REQUIRED WORK = Please reproduce every record exactly as written, leaving out the pictures.

DATA SECTION =
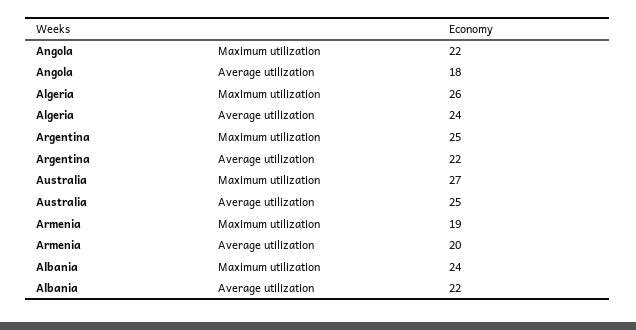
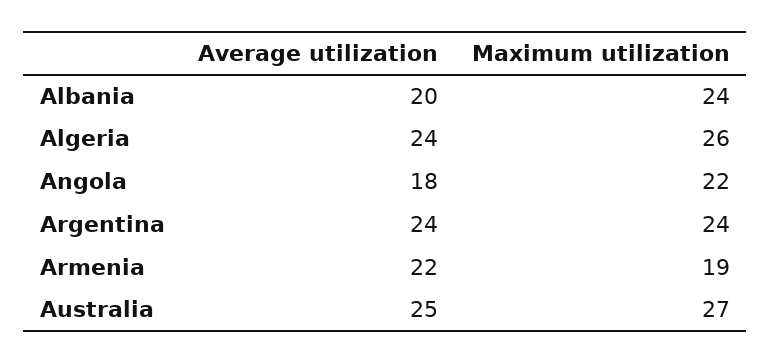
  {
    "Angola": {
      "Maximum utilization": 22,
      "Average utilization": 18
    },
    "Algeria": {
      "Maximum utilization": 26,
      "Average utilization": 24
    },
    "Argentina": {
-     "Maximum utilization": 25,
+     "Maximum utilization": 24,
-     "Average utilization": 22
+     "Average utilization": 24
    },
    "Australia": {
      "Maximum utilization": 27,
      "Average utilization": 25
    },
    "Armenia": {
      "Maximum utilization": 19,
-     "Average utilization": 20
+     "Average utilization": 22
    },
    "Albania": {
      "Maximum utilization": 24,
-     "Average utilization": 22
+     "Average utilization": 20
    }
  }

ANSWER SPACE =
  {
    "Angola": {
      "Maximum utilization": 22,
      "Average utilization": 18
    },
    "Algeria": {
      "Maximum utilization": 26,
      "Average utilization": 24
    },
    "Argentina": {
-     "Maximum utilization": 25,
+     "Maximum utilization": 24,
-     "Average utilization": 22
+     "Average utilization": 24
    },
    "Australia": {
      "Maximum utilization": 27,
      "Average utilization": 25
    },
    "Armenia": {
      "Maximum utilization": 19,
-     "Average utilization": 20
+     "Average utilization": 22
    },
    "Albania": {
      "Maximum utilization": 24,
-     "Average utilization": 22
+     "Average utilization": 20
    }
  }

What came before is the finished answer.